Here is another proof. We have a surjective homomorphism $\varphi: \mathbb Z^k \twoheadrightarrow G$, given by $\varphi(a_1,\ldots,a_k) = \sum_{i = 0}^k a_i s_i$ where $S = \{s_1,\ldots,s_k\}$. Let $K$ be its kernel, so we have a short exact sequence $$0 \to K \to \mathbb Z^k \to G \to 0.$$ As a subgroup of $\mathbb Z^k$, the group $K$ is finitely generated and torsion-free, hence free. Since the rank is additive in short exact sequences, we have $\operatorname{rk}(K) = 0$, hence $K = 0$ and $\varphi$ is an isomorphism.

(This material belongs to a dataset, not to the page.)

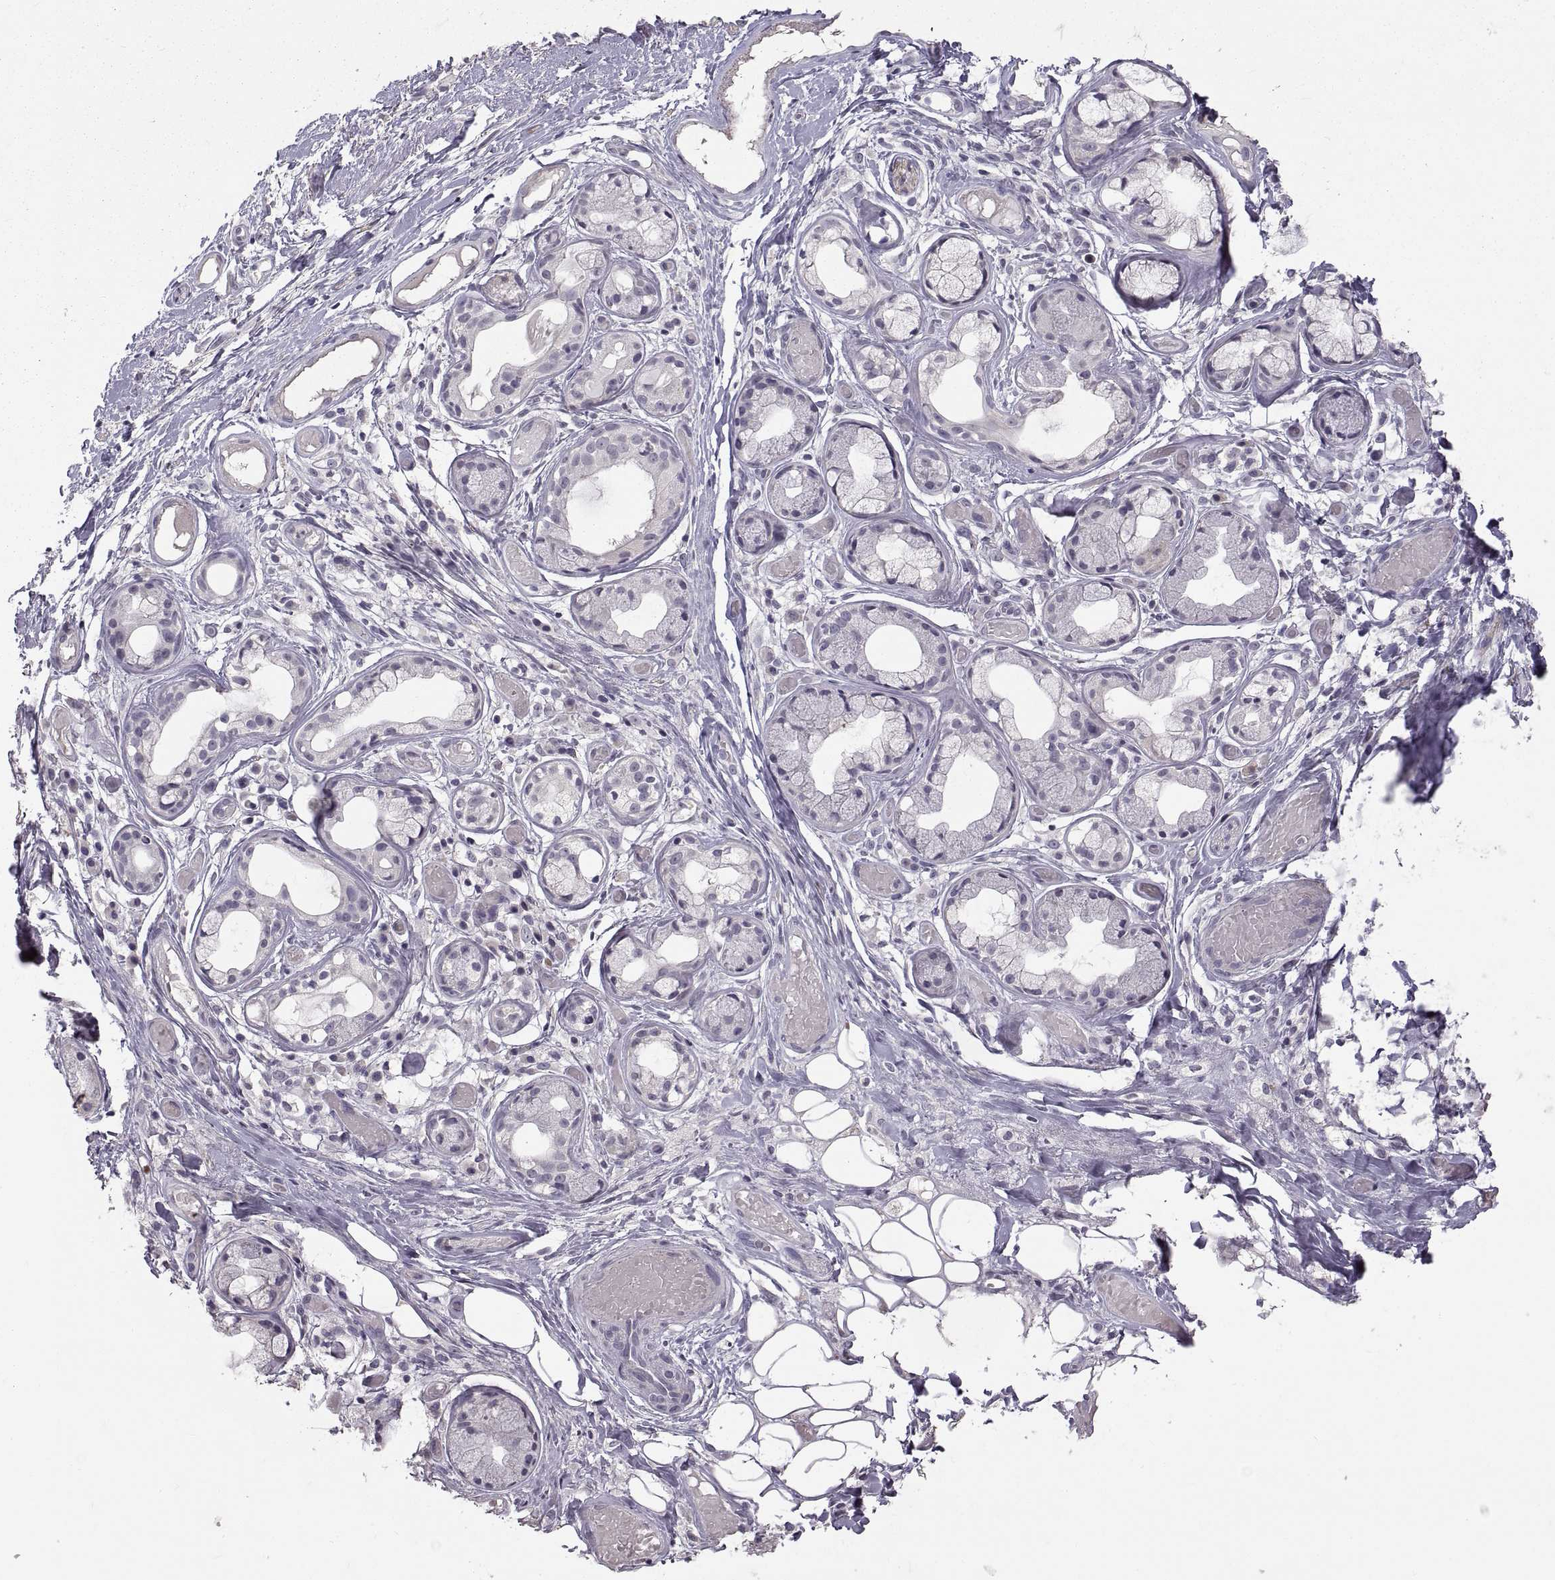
{"staining": {"intensity": "negative", "quantity": "none", "location": "none"}, "tissue": "adipose tissue", "cell_type": "Adipocytes", "image_type": "normal", "snomed": [{"axis": "morphology", "description": "Normal tissue, NOS"}, {"axis": "topography", "description": "Cartilage tissue"}], "caption": "High power microscopy photomicrograph of an immunohistochemistry photomicrograph of normal adipose tissue, revealing no significant positivity in adipocytes.", "gene": "CDH2", "patient": {"sex": "male", "age": 62}}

One can also use the vector space result in another way.
Without loss we assume that $G$ is $\mathbb{Z}^k$ and we embed it into $\mathbb{Q}^k$. (One could also consider a tensor product.)
The set $S$ is then also generating/spanning set for the vector-space $\mathbb{Q}^k$. See https://math.stackexchange.com/a/1912310/ for details.
Since its cardinality is equal to the dimension of the space the set is a vector space basis and in particular linearly independent over the rationals.
However, this is (formally) even more restrictive than being independent over the integers.